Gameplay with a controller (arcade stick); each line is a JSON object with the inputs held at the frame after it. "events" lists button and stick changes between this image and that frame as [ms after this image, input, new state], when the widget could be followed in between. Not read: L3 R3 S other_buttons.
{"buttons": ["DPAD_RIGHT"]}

==

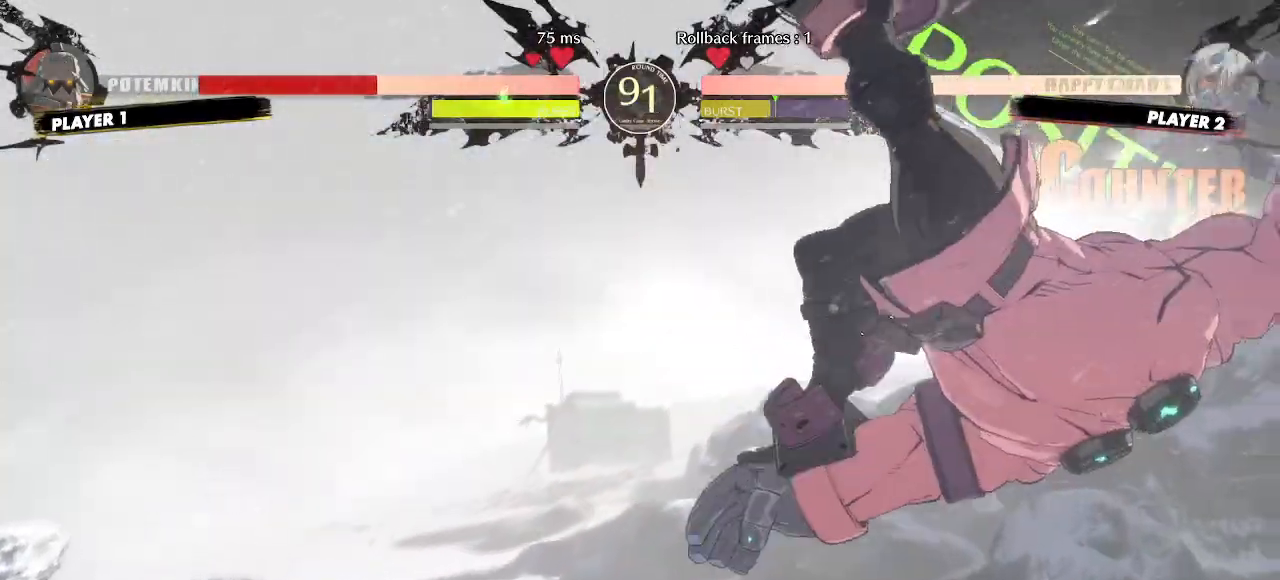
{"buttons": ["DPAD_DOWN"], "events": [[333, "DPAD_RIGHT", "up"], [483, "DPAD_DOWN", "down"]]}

## REQUIREMENT
The lines needed are those in the data above that hold the string "events"; copy each of them.

## COMPLETED EXERCISE
Gameplay with a controller (arcade stick); each line is a JSON object with the inputs held at the frame after it. "events" lists button and stick changes between this image and that frame as [ms after this image, input, new state], when the widget could be followed in between. Not read: L3 R3 S other_buttons.
{"buttons": ["DPAD_DOWN"], "events": [[333, "DPAD_RIGHT", "up"], [483, "DPAD_DOWN", "down"]]}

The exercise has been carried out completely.